Non-Indexable Pages with Bot Hits
All pages that are non-indexable but still receive google bot hits
Priority: Low
Impact: Negative
What issues it may cause
Crawl budget is being spent on pages that are not able to drive any organic search traffic and that could be better spent on higher value pages or pages that are more frequently updated.
How do you fix it
The pages can be disallowed to prevent them being crawled, although this prevents any PageRank from backlinks being passed to other pages.
Internal links can be removed, or have a nofollow applied which will hide the links from search engines.
The pages should be removed from any Sitemaps which is a signal to search engines that the pages have value and might have become indexable.

TASK SET =
[A] According to the page on non-indexable pages with bot hits, what is the downside of disallowing those pages from being crawled?
[B] Continue the page on non-indexable pages with bot hits from its last sentence.

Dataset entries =
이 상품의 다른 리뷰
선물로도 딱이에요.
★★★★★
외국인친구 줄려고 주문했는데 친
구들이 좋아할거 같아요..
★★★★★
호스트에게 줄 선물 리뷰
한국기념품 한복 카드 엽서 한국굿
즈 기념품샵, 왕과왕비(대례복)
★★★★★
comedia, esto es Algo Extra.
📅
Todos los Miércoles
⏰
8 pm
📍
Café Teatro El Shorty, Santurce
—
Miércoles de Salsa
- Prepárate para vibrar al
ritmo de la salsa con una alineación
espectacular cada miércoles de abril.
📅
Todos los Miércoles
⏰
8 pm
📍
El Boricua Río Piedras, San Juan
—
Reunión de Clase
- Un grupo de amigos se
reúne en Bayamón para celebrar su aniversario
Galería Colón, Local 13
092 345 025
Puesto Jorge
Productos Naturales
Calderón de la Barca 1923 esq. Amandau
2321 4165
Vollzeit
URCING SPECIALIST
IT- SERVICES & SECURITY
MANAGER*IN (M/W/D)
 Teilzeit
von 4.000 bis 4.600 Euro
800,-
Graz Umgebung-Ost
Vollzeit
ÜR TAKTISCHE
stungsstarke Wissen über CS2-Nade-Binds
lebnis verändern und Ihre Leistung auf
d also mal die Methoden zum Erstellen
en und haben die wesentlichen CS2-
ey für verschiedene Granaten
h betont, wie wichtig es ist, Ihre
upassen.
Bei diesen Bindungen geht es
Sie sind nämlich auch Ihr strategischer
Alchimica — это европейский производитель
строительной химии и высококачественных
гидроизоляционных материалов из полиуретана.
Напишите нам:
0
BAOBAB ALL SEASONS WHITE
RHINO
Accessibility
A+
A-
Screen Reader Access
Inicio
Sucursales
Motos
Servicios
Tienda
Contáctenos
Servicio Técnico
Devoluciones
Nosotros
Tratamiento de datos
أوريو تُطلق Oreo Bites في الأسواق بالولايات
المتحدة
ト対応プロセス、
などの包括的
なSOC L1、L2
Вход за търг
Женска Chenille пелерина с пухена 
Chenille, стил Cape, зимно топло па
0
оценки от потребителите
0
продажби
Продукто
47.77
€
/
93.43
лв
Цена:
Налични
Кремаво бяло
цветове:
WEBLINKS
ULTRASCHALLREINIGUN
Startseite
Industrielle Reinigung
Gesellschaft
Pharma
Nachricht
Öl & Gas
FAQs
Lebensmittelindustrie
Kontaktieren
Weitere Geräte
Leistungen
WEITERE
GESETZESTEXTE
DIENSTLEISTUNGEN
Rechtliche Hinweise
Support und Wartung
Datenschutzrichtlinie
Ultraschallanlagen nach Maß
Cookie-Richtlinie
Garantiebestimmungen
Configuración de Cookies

SET OF ANSWERS =
[A] It prevents any PageRank from backlinks being passed to other pages.

[B]
What is the positive impact
Crawl budget spent crawling the non-indexable pages may be reduced, allowing crawl budget to be used more important pages, or saving on server costs.
How to fetch the data for this report template
You will need to run a crawl for report template to generate report. When report has been generated and you have crawl id you can fetch data for the report using the following query:
- Query
- Variables
- cURL
query GetReportStatForCrawl(
$crawlId: ObjectID!
$reportTemplateCode: String!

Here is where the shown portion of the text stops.